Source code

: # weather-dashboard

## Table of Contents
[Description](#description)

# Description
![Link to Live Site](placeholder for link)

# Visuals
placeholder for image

Exercise description -> Answer with one number, namely how many lines of the material hold the string "placeholder".

Answer for this exercise -> 2